## What the task requires
All of the entries need to be copied character for character.

## Records for the exercise

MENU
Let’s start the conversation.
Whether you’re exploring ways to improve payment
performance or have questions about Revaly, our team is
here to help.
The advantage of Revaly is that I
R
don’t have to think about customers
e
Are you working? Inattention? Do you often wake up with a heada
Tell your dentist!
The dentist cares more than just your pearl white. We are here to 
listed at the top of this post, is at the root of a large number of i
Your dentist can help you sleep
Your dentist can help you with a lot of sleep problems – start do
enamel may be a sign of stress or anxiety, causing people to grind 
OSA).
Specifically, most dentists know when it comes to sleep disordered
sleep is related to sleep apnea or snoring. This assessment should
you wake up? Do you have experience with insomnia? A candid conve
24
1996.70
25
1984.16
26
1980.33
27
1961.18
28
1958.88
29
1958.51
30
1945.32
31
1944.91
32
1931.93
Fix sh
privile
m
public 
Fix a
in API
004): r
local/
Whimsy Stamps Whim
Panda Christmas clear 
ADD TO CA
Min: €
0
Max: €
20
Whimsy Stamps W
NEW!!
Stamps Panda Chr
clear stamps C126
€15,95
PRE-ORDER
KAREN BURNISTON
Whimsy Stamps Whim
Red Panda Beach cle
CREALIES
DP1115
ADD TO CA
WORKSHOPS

## Solution
MENU
Let’s start the conversation.
Whether you’re exploring ways to improve payment
performance or have questions about Revaly, our team is
here to help.
The advantage of Revaly is that I
R
don’t have to think about customers
e
Are you working? Inattention? Do you often wake up with a heada
Tell your dentist!
The dentist cares more than just your pearl white. We are here to 
listed at the top of this post, is at the root of a large number of i
Your dentist can help you sleep
Your dentist can help you with a lot of sleep problems – start do
enamel may be a sign of stress or anxiety, causing people to grind 
OSA).
Specifically, most dentists know when it comes to sleep disordered
sleep is related to sleep apnea or snoring. This assessment should
you wake up? Do you have experience with insomnia? A candid conve
24
1996.70
25
1984.16
26
1980.33
27
1961.18
28
1958.88
29
1958.51
30
1945.32
31
1944.91
32
1931.93
Fix sh
privile
m
public 
Fix a
in API
004): r
local/
Whimsy Stamps Whim
Panda Christmas clear 
ADD TO CA
Min: €
0
Max: €
20
Whimsy Stamps W
NEW!!
Stamps Panda Chr
clear stamps C126
€15,95
PRE-ORDER
KAREN BURNISTON
Whimsy Stamps Whim
Red Panda Beach cle
CREALIES
DP1115
ADD TO CA
WORKSHOPS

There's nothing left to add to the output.